Can I say my kernel is Generic but I add some option to it and compile it ?


----------



## Beastie (Sep 29, 2010)

Of course you can modify GENERIC, but making a copy and working on it is recommended.
But do not expect freebsd-update to understand the changes. freebsd-update works on _standard_ RELEASEs and RCs and nothing else.


----------



## mfaridi (Sep 29, 2010)

Beastie said:
			
		

> Of course you can modify GENERIC, but making a copy and working on it is recommended.
> But do not expect freebsd-update to understand the changes. freebsd-update works on _standard_ RELEASEs and RCs and nothing else.



if I add option to my Generic kernel , with freebsd-update I can not fix security risk and upgrade my FreeBSD ? Am I right ?


----------



## Beastie (Sep 29, 2010)

I am not sure how freebsd-update would behave, but I suspect it would fail during the "inspecting system" phase.
Either use a standard binary GENERIC and update/upgrade using freebsd-update or update sources, patch them and build them.


----------



## EdGe (Sep 29, 2010)

Greetings.

There is an paragraph about that topic in the Handbook, 24.2 FreeBSD Update,
subchapter *24.2.2. Security Patches*. Look for 





> "The freebsd-update utility can automatically update the GENERIC
> kernel only. If a custom kernel is in use,...."


----------



## SIFE (Sep 29, 2010)

freebsd-update update only GENERIC kernel witch you installed ,fixing security risk with compiled kernel come by you not by freebsd-update otherwise it will fail .


----------



## DutchDaemon (Sep 30, 2010)

That's quite a lot of chaotic and sometimes inaccurate advice, people ..

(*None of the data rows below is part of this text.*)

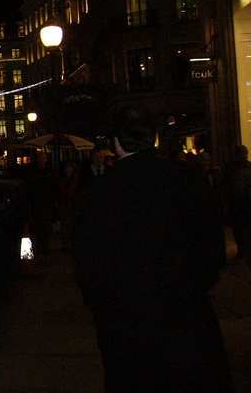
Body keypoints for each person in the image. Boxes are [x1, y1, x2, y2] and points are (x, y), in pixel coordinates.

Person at [73, 107, 232, 392]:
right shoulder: (188, 179)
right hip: (185, 310)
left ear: (116, 143)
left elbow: (87, 260)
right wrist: (195, 285)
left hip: (125, 317)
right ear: (153, 138)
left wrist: (101, 303)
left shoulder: (97, 192)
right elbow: (212, 246)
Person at [222, 144, 251, 260]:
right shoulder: (230, 168)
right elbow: (225, 184)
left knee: (247, 225)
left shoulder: (249, 167)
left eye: (244, 154)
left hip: (246, 199)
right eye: (240, 154)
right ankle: (242, 247)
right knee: (237, 226)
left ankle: (246, 247)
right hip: (235, 200)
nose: (243, 156)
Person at [24, 150, 56, 254]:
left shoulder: (49, 171)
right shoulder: (33, 172)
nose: (42, 161)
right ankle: (38, 245)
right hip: (36, 202)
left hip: (46, 202)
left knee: (46, 225)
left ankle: (45, 245)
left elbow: (53, 186)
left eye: (44, 159)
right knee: (37, 224)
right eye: (40, 159)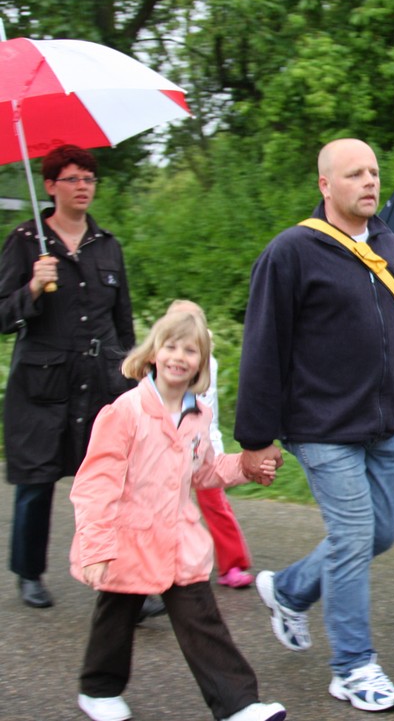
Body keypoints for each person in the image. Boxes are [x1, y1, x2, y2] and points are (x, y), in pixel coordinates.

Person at [235, 138, 394, 713]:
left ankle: (289, 591)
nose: (369, 182)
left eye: (374, 172)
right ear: (325, 184)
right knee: (356, 536)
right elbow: (263, 347)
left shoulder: (391, 248)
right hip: (319, 428)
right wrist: (255, 439)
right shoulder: (292, 252)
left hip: (381, 427)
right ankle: (353, 667)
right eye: (355, 173)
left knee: (378, 534)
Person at [70, 307, 285, 721]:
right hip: (126, 539)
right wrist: (96, 548)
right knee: (116, 615)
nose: (179, 357)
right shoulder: (125, 411)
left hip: (177, 540)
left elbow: (203, 472)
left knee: (201, 619)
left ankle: (240, 705)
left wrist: (246, 466)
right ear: (154, 352)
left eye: (190, 350)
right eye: (171, 347)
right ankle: (98, 690)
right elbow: (96, 484)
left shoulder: (199, 416)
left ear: (202, 362)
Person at [0, 144, 135, 609]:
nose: (83, 187)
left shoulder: (108, 245)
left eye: (89, 179)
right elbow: (3, 315)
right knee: (36, 482)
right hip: (42, 383)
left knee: (106, 483)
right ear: (50, 185)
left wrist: (132, 379)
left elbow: (122, 321)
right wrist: (33, 287)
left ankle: (121, 576)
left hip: (100, 380)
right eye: (73, 178)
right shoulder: (25, 241)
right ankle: (29, 573)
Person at [170, 299, 255, 589]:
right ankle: (167, 563)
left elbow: (205, 410)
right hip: (168, 451)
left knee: (215, 504)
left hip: (204, 447)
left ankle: (232, 564)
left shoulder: (208, 363)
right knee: (170, 508)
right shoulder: (159, 364)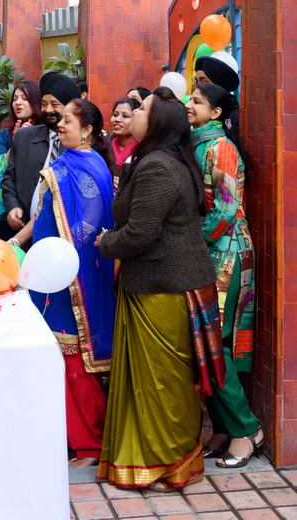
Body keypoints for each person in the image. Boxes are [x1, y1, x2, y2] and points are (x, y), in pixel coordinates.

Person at [96, 89, 217, 490]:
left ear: (159, 122)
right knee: (157, 381)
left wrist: (105, 243)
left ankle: (170, 464)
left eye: (143, 109)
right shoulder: (157, 160)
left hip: (164, 285)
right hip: (159, 283)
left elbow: (140, 234)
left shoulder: (157, 167)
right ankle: (161, 460)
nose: (133, 113)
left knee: (163, 382)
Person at [25, 100, 116, 463]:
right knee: (60, 357)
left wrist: (61, 263)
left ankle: (91, 441)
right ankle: (72, 435)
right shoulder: (68, 164)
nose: (59, 125)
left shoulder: (87, 167)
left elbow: (90, 226)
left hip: (69, 280)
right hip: (50, 274)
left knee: (74, 356)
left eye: (67, 120)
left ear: (87, 130)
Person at [187, 84, 262, 467]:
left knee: (217, 343)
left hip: (228, 253)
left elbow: (228, 209)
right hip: (209, 253)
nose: (189, 104)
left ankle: (247, 430)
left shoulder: (221, 149)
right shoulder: (198, 145)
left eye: (197, 101)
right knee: (206, 343)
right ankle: (221, 427)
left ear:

http://forums.freebsd.org/showpost.php?p=96896&postcount=3

So GENERIC (/boot/GENERIC/kernel) and CUSTOM (/boot/kernel/kernel) kernels can co-exist in a freebsd-update system. Just make sure you _always_ rebuild your CUSTOM kernel _immediately after_ installing updates with freebsd-update, and that freebsd-update updates the local source tree in /usr/src/ so that binaries and sources are synchronised!


----------